NYCxDesign: Exhibit Offers Reality Check Of Social Institution Decay
Problems surrounding immigration, medicine and education and other topics are experienced through games and personal interactions
An annual component of the WantedDesign fair is work by the School of Visual Arts (SVA) Products of Design students. The design performance class has in the past staged roving exhibits on topics ranging from how we communicate to gender identity. For 2017 the class presented TRIAGE, an interactive exhibition that reframes contemporary urgencies through the lens of design.
TRIAGE consisted of six mobile interactions that allowed participants to experience the effects politics, money and corruption have had on U.S. institutions like healthcare, education and media. Each interaction uses design as a point of engagement to determine each participant’s standing and to let them experience a situation with which they previously might not have dealt.

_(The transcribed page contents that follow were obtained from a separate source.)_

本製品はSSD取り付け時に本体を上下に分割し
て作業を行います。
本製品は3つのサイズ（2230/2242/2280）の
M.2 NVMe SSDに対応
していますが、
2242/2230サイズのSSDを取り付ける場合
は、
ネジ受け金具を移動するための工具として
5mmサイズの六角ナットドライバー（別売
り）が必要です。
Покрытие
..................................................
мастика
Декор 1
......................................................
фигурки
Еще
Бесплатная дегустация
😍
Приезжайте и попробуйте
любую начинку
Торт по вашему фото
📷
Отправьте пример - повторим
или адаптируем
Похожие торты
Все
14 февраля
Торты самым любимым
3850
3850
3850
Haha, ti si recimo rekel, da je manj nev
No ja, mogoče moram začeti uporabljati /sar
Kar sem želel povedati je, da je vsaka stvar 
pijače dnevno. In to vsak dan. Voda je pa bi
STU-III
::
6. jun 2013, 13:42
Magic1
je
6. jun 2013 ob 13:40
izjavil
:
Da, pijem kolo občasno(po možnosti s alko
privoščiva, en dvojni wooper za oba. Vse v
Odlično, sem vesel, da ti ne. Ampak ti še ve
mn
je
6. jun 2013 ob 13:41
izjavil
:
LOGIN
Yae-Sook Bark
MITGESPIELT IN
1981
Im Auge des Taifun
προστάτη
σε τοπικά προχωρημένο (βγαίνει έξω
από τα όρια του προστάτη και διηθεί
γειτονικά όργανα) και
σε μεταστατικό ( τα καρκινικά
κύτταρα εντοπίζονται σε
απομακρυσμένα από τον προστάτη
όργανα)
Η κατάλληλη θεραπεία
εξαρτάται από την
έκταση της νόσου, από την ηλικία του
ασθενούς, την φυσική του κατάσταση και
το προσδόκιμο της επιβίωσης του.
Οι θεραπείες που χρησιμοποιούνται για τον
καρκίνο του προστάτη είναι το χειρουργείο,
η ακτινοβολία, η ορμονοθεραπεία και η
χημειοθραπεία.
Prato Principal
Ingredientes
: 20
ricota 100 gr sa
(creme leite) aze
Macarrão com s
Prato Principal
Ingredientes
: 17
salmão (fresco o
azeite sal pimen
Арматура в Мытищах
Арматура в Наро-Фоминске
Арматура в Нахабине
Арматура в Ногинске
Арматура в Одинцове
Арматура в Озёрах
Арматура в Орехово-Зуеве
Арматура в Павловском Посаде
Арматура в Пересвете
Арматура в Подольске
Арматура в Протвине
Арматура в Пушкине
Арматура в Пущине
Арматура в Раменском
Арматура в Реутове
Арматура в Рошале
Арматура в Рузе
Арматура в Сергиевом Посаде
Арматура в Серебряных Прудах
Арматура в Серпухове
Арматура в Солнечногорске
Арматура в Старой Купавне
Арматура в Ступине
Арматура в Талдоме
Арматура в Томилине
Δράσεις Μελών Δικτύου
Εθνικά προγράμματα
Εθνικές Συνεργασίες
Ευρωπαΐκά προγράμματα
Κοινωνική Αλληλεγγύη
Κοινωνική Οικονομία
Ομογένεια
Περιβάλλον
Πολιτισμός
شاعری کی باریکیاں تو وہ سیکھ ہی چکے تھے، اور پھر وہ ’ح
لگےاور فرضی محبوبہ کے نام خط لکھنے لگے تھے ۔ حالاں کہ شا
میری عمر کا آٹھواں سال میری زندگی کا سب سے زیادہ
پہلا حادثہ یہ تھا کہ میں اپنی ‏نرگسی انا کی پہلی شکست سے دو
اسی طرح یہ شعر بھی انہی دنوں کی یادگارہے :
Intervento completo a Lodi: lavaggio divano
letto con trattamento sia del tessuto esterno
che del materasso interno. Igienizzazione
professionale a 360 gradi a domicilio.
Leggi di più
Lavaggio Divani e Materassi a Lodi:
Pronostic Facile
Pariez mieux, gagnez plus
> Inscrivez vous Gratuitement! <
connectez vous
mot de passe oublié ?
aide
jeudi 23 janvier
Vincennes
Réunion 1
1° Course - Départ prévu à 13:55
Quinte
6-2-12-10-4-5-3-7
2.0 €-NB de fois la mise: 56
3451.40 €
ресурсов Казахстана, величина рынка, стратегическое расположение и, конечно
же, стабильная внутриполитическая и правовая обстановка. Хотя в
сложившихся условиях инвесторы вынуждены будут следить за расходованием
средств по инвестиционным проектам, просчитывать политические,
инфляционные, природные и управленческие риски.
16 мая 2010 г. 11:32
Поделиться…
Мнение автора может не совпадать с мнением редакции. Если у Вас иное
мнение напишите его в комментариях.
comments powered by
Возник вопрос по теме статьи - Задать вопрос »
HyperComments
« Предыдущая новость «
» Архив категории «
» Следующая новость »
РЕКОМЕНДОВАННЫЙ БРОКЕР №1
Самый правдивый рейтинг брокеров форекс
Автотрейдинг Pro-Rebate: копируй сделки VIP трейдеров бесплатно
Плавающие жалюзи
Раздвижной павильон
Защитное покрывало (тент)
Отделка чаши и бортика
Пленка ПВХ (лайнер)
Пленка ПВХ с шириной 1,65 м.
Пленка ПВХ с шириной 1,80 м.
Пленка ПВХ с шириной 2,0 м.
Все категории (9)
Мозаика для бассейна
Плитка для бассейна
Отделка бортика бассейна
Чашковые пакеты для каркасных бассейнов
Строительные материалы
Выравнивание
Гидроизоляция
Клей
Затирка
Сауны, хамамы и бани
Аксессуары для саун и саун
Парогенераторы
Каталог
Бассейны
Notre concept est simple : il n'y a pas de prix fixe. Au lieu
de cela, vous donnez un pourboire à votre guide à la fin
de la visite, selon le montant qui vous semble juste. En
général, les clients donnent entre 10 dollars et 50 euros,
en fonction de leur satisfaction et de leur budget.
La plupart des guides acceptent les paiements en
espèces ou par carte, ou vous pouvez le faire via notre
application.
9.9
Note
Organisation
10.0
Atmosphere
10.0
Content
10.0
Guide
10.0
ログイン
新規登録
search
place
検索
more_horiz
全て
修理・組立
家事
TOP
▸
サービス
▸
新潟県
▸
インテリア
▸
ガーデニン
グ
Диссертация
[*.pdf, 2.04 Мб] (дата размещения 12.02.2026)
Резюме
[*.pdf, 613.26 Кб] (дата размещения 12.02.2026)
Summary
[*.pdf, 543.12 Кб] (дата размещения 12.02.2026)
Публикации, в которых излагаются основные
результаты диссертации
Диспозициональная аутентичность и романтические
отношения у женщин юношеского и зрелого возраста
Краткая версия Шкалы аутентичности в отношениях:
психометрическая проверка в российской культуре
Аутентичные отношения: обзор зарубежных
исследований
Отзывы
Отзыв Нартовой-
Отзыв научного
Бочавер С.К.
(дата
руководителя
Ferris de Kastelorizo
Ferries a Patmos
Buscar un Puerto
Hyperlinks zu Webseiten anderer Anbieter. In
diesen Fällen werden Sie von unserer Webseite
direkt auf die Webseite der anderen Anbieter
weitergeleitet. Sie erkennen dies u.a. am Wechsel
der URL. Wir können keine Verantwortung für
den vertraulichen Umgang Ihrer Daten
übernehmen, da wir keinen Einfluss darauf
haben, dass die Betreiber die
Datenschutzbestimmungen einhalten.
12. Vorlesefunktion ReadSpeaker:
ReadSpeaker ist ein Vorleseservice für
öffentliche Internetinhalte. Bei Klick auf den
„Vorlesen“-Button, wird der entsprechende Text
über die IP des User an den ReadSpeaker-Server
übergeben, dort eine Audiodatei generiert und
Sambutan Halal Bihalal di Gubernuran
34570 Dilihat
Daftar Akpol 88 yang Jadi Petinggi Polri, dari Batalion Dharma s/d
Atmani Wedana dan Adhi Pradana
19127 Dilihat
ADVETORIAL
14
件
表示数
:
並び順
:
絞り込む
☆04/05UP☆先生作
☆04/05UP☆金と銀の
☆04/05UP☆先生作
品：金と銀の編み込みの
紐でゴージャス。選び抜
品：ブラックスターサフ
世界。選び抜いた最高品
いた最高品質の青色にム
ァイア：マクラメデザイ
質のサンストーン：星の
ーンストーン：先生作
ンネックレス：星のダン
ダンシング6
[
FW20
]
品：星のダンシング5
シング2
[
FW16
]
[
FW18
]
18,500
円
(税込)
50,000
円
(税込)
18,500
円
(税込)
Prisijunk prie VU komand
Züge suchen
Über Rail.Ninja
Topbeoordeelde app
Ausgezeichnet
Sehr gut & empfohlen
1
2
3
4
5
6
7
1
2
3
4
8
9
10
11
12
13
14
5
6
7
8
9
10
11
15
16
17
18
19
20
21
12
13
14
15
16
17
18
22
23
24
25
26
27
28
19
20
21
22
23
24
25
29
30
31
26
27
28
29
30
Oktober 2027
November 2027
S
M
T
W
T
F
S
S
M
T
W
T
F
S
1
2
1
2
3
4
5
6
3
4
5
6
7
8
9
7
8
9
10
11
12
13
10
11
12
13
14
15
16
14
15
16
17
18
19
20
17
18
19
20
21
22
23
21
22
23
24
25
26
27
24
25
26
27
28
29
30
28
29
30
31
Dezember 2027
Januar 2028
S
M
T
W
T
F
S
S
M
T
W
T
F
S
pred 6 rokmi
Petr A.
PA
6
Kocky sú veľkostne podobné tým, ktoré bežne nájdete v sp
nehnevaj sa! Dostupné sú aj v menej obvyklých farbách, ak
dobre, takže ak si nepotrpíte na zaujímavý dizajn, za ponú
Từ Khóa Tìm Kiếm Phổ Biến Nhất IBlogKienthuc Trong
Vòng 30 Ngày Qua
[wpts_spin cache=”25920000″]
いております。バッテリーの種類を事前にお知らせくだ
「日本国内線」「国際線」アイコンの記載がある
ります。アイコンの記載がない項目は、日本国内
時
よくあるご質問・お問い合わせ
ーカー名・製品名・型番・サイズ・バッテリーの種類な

‘Interrogation Room,’ for example, was positioned near the entrance to the fair. The station mimicked an immigration experience that might occur at U.S. airports today. Participants could role-play both a foreigner and a visa officer and experience both sides of the questioning process.
The access and affordability of healthcare was the topic of ‘Operating Room.’ The station recreated a life-size version of the classic board game Operation. Participants used tongs to select treatment options relating to life-saving scenarios. The interaction concluded with a printed receipt of the estimated total cost under the current U.S. healthcare system.
Each participant got a TRIAGE card that recorded their progress at each of the stations. Stamps, stickers and photo selfies were used to create an individualized ranking of the issues they encountered and illuminated potential changes in points of view.
For such a dense set of topics, TRIAGE was presented in a way that used games and social interactions to encourage participation. Behind the facade of fun was the realization that these are very serious issues that merit continued attention. The exhibit also shows that design can be used as a tool to educate and inform through personal experiences.